My mother spent the majority of my and my siblings’ childhoods focused on our education. She taught me how to read before kindergarten, which got me through the most trying of public school circumstances.
I started my education at the neighborhood public school, and then my mom moved us from place to place seeking a high-quality education and safe community for us to thrive. By the time I was 15, we had moved over 20 times.
I started at a selective enrollment school in seventh grade and it ended at ninth grade with the closing of the school for renovations—it wouldn’t reopen until years later. Beginning at 6:30 a.m., I would travel on the train from the city’s far South Side to reach the Southwest Side by 8:00 a.m. for my first period class.
I was entirely ungrateful for my experience at my selective enrollment school until I was thrust back into a neighborhood school. Leaving a selective enrollment high school to attend a traditional public school was a culture shock.
The expectations set for students were incredibly low, and for the first time in my life, I heard students say that they weren’t interested in going to college or the military. Instead, they wanted to transition into the workforce after high school. And then there were kids who had no clue where they wanted to go in life.
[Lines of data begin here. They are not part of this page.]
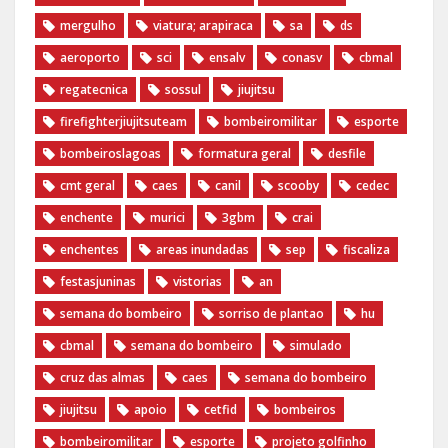
mergulho
viatura; arapiraca
sa
ds
aeroporto
sci
ensalv
conasv
cbmal
regatecnica
sossul
jiujitsu
firefighterjiujitsuteam
bombeiromilitar
esporte
bombeiroslagoas
formatura geral
desfile
cmt geral
caes
canil
scooby
cedec
enchente
murici
3gbm
crai
enchentes
areas inundadas
sep
fiscaliza
festasjuninas
vistorias
an
semana do bombeiro
sorriso de plantao
hu
cbmal
semana do bombeiro
simulado
cruz das almas
caes
semana do bombeiro
jiujitsu
apoio
cetfid
bombeiros
bombeiromilitar
esporte
projeto golfinho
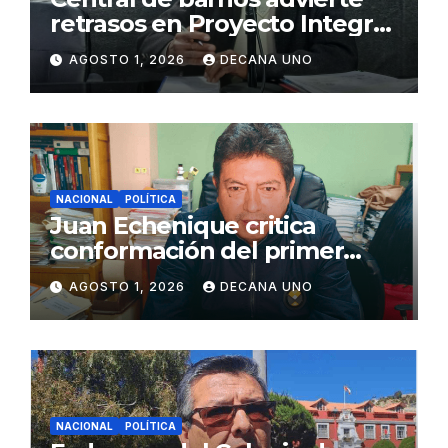
retrasos en Proyecto Integral
de Agua y Alcantarillado para
AGOSTO 1, 2026
DECANA UNO
Juliaca
NACIONAL
POLÍTICA
Juan Echenique critica
conformación del primer
gabinete ministerial de Keiko
AGOSTO 1, 2026
DECANA UNO
Fujimori
NACIONAL
POLÍTICA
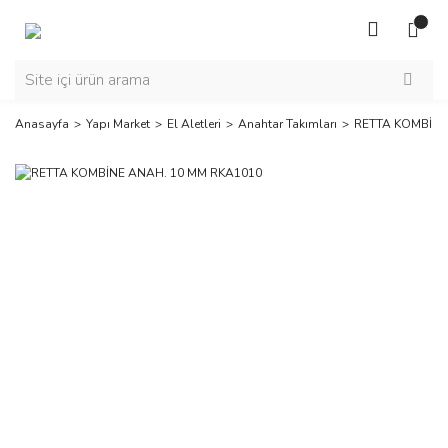
Anasayfa
Yapı Market
El Aletleri
Anahtar Takımları
RETTA KOMBİNE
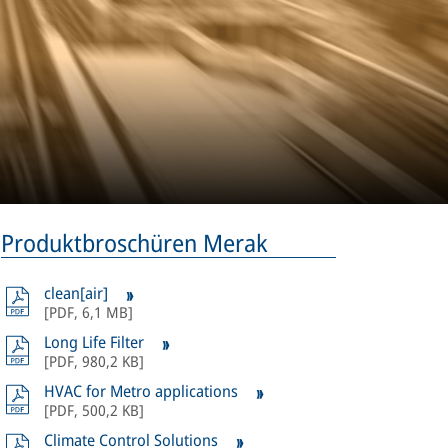
Produktbroschüren Merak
clean[air]
[
PDF
,
6,1 MB
]
Long Life Filter
[
PDF
,
980,2 KB
]
HVAC for Metro applications
[
PDF
,
500,2 KB
]
Climate Control Solutions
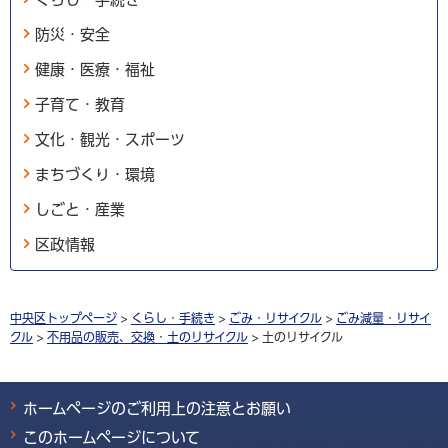
防災・安全
健康・医療・福祉
子育て・教育
文化・観光・スポーツ
まちづくり・環境
しごと・産業
区政情報
中央区トップページ
>
くらし・手続き
>
ごみ・リサイクル
>
ごみ減量・リサイ
クル
>
不用品の販売、交換・土のリサイクル
> 土のリサイクル
ホームページのご利用上の注意とお願い
このホームページについて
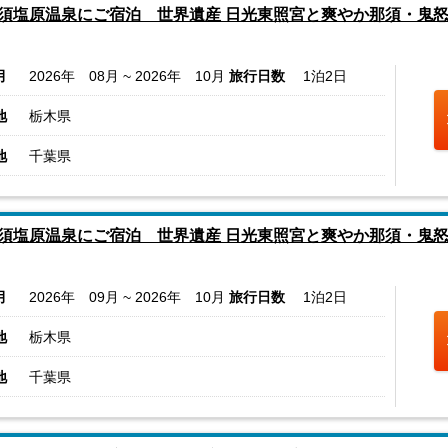
須塩原温泉にご宿泊 世界遺産 日光東照宮と爽やか那須・鬼
月
2026年 08月 ~ 2026年 10月
旅行日数
1泊2日
地
栃木県
地
千葉県
須塩原温泉にご宿泊 世界遺産 日光東照宮と爽やか那須・鬼怒
月
2026年 09月 ~ 2026年 10月
旅行日数
1泊2日
地
栃木県
地
千葉県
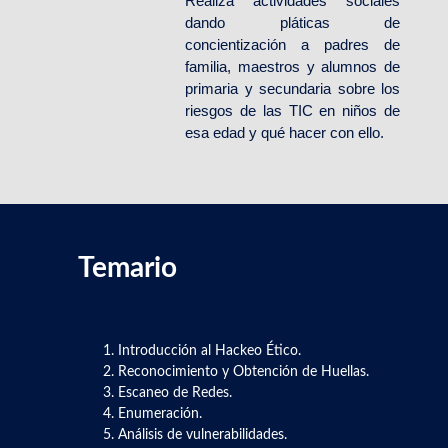
Realiza actividades sociales
dando pláticas de
concientización a padres de
familia, maestros y alumnos de
primaria y secundaria sobre los
riesgos de las TIC en niños de
esa edad y qué hacer con ello.
Temario
Introducción al Hackeo Ético.
Reconocimiento y Obtención de Huellas.
Escaneo de Redes.
Enumeración.
Análisis de vulnerabilidades.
This was impactful to me, so much so that I began to wonder how much of their lack of ambition was attributed to their environment and how much was attributed to their own sense of self-worth and competence. When I initially transferred, I attempted “regular classes” because I assumed they’d be easier but I was not satisfied with such low expectations.
In less than a week, I switched back to honors classes.
High school became a survival session for me. I disconnected from my peers with the exception of a few and I focused on graduating and going to college even if I wasn’t at the top of the class. My family sustained my zeal for higher education. They never allowed me to feel like there was anything that I couldn’t accomplish.
Now that my son is approaching pre-K, it’s my turn to fight for his education. I live and work in the South Shore community and I never fully understood the frustration with education in lower-income communities until my child became school-age.
I pondered our neighborhood schools and came to a resounding absolutely not. I began looking at public charter school and private school options in the area only to find that I would not be satisfied with either environment for my son.
I became so frustrated with the poor quality and superficiality of the educational facilities in our area that I turned into my mother. I began looking for apartments in better communities with better schools. I finally found a place in a great community with a great school, and the feeling is bittersweet.
Even though I managed to find a school for my son, I can’t help but wonder: Why can’t my son at the age of 4 attend school in his current community without sacrificing his intellect and freedom? Why am I concerned about my 4-year-old being fed into the school-to-prison pipeline?
A child’s quality of education should not be determined by their socioeconomic status. Our society reinforces systemic hopelessness in our poor and lower-middle class communities by making equity in education unattainable. We reinforce classism and racism each time that we deny a child his or her right to an equal education to their wealthier counterparts.
It is imperative that parents seek out what it takes to fight for their child’s right to a fair and equitable education. No family should live in the shadow of possibility.